-- begin PASSAGE GIVEN --
Gates Of Eden part II: As if he was just taking dictation

Gates Of Eden (1978) part I: The Lady In The Water

by Jochen Markhorst

Salieri is not dismissive. Constanze may leave the manuscripts here, he will study them and then judge whether the work of her husband, Wolfgang Amadeus Mozart, is good enough for a job as court composer. But alas, that is not really an option. Contanze cannot possibly leave the manuscripts here. She has taken them away secretly; she has approached Salieri behind Mozart’s back. Should Wolfgang discover they are missing, all hell would break loose. “You see, they’re all originals.” Confused, Salieri opens the folder and leafs through the sheet music. Are these originals? “Yes, sir. He doesn’t make copies.” Salieri gasps. The flashback is broken off; we are back in the present, in the Vienna of 1823, where an elderly, embittered Salieri is telling his story to a shaken, non-understanding young priest, to Father Vogler.

OLD SALIERI
Astounding! It was actually beyond belief. These were first and only drafts of music yet they showed no corrections of any kind. Not one. Do you realize what that meant?

Vogler stares at him.

OLD SALIERI
He’d simply put down music already finished in his head. Page after page of it, as if he was just taking dictation. And music finished as no music is ever finished.
(Amadeus, 1984)

It is not even too romanticised, this scene. Although Mozart’s widow committed the atrocity of throwing away sketches and cutting up manuscripts in order to earn money by selling strips of “original Mozart”, enough manuscripts have been preserved to confirm the essence of Salieri’s bewilderment: Mozart wrote down his masterpieces almost without errors, corrections or erasures. The difference with, for instance, the battlefields that Beethoven or Mahler put down on paper, is huge. And it is also in line with Mozart’s own statements about his working methods, such as in this letter to his father from 1780:

“Nun muß ich schliessen, denn ich muß hals über kopf schreiben – komponirt ist schon alles – aber geschrieben noch nicht (Now I have to close, because I have to write head over heels – everything is already composed – but not yet written).”
-- end PASSAGE GIVEN --
* _EXERCISE REQUIREMENTS_
a) According to the Gates Of Eden essay, in which city and year does the elderly Salieri tell his story to Father Vogler?
b) Reproduce the Gates Of Eden essay from "Vogler stares at" up to and including "is ever finished.", switching "finished" to "completed".
The material bears no relation to the Gates Of Eden essay.
-- begin PROVIDED MATERIAL --
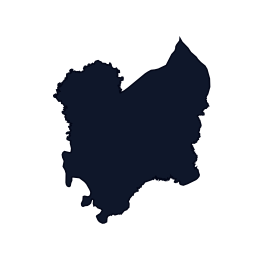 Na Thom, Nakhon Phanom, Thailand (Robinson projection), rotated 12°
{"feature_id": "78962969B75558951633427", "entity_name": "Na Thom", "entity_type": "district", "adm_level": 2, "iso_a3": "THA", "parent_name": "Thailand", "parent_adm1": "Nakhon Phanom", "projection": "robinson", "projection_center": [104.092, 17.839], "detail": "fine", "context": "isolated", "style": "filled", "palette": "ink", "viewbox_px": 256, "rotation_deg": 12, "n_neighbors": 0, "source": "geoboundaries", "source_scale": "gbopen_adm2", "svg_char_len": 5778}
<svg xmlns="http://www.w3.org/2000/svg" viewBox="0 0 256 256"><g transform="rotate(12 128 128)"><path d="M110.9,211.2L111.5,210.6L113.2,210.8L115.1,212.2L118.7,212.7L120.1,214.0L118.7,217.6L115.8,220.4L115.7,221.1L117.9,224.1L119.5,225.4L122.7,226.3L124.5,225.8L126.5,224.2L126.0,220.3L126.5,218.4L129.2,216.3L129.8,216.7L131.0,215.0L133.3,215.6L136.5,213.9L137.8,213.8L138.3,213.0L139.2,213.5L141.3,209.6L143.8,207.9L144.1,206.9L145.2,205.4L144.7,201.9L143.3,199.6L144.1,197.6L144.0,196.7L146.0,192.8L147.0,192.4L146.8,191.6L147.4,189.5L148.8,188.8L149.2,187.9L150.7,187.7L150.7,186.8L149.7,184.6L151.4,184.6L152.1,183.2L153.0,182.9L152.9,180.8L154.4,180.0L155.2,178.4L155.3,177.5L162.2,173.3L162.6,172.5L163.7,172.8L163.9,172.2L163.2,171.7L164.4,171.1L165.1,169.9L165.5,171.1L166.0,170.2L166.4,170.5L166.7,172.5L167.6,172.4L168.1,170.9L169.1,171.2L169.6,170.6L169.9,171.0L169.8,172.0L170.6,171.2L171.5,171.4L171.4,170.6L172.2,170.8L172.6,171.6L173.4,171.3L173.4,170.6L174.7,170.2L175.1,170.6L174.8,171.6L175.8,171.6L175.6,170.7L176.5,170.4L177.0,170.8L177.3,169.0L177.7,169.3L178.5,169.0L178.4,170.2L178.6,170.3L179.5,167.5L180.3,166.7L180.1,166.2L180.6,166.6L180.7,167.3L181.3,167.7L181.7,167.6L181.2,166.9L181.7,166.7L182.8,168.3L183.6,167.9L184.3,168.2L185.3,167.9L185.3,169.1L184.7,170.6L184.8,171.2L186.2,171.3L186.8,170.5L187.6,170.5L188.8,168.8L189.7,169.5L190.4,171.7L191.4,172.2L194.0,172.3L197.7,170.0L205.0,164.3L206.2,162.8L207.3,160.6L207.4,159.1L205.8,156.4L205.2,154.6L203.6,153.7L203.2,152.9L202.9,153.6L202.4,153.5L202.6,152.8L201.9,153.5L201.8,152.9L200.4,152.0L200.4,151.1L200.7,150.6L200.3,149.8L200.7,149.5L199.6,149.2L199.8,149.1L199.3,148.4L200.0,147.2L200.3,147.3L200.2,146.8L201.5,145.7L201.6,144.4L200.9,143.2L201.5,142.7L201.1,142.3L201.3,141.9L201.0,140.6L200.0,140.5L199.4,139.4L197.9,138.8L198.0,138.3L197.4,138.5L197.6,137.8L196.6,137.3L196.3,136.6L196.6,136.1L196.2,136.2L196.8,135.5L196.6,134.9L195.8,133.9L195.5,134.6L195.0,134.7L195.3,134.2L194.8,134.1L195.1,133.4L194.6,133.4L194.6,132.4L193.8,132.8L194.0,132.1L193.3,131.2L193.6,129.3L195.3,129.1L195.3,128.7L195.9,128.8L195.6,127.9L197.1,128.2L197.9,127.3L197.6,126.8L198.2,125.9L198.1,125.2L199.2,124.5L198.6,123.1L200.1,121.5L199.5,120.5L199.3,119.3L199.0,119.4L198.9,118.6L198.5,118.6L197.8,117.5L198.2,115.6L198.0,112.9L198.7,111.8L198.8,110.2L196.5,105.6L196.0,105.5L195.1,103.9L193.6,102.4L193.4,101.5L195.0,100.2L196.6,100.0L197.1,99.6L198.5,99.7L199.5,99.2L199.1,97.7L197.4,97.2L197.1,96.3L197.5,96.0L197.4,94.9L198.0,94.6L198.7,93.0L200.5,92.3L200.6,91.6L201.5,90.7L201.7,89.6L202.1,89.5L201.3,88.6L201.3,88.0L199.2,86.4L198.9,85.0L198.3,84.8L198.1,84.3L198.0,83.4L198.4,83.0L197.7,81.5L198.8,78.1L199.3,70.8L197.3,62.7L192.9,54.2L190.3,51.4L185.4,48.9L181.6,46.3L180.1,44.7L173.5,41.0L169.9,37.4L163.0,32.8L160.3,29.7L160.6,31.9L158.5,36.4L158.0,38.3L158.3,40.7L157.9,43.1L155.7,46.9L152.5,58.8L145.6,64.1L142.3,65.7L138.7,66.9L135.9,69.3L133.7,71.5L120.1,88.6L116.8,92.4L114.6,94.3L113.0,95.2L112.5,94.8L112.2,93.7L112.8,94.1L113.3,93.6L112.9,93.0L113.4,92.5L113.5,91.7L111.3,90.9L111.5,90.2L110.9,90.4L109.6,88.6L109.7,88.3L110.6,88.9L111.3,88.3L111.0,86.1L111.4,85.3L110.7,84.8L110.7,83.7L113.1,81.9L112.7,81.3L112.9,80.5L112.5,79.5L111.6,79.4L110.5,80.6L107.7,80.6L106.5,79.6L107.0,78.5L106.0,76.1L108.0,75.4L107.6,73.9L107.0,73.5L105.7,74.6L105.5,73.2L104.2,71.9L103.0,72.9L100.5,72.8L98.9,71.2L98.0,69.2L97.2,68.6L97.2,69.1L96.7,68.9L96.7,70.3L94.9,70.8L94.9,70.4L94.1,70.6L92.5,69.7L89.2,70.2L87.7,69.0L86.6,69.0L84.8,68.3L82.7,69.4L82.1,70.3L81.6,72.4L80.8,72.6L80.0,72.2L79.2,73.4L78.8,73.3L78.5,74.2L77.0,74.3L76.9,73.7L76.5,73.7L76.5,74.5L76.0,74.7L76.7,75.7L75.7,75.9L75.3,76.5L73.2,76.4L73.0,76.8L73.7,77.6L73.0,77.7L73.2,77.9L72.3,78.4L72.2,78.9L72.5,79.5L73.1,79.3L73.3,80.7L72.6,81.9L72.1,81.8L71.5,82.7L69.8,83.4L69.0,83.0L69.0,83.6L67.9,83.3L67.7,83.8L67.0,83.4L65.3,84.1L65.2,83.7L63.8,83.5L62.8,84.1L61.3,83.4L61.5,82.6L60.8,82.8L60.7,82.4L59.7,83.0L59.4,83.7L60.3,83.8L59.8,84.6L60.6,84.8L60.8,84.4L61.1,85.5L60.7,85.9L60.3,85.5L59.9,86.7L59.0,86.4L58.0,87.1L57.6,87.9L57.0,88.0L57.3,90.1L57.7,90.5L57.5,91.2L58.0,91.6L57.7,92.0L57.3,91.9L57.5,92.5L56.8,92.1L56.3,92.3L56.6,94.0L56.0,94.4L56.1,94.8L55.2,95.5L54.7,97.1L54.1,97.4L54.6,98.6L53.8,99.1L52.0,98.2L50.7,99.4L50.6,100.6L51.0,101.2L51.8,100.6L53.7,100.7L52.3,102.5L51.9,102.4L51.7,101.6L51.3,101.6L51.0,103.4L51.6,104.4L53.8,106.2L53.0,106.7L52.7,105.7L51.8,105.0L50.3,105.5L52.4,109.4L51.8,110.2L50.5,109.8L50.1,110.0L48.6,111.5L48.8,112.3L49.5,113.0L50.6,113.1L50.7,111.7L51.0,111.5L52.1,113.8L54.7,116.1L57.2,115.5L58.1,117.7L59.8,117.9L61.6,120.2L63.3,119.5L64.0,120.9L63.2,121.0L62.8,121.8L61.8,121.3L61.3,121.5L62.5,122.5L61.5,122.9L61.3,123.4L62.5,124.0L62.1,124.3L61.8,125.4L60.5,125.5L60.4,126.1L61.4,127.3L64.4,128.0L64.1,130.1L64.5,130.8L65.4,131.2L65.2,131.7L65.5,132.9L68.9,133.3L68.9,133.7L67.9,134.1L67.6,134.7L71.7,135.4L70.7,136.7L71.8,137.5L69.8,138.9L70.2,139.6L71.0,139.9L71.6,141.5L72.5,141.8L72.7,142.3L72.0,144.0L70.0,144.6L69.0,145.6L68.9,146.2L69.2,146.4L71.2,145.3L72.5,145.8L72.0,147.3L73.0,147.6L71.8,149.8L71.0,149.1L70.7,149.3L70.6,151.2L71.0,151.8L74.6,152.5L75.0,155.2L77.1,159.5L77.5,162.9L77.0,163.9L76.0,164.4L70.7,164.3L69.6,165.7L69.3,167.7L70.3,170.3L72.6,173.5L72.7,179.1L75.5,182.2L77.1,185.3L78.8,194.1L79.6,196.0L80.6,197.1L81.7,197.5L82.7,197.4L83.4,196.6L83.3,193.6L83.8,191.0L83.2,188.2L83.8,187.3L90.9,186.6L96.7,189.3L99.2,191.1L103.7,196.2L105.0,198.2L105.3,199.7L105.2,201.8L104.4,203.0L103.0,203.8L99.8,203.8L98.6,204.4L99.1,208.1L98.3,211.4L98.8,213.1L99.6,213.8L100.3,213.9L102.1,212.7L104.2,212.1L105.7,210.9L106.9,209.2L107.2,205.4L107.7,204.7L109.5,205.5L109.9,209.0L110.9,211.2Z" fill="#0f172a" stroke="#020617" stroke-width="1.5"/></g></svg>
-- end PROVIDED MATERIAL --
* _EXERCISE ANSWERS_
a) Vienna, 1823.

b)
Vogler stares at him.

OLD SALIERI
He’d simply put down music already completed in his head. Page after page of it, as if he was just taking dictation. And music completed as no music is ever completed.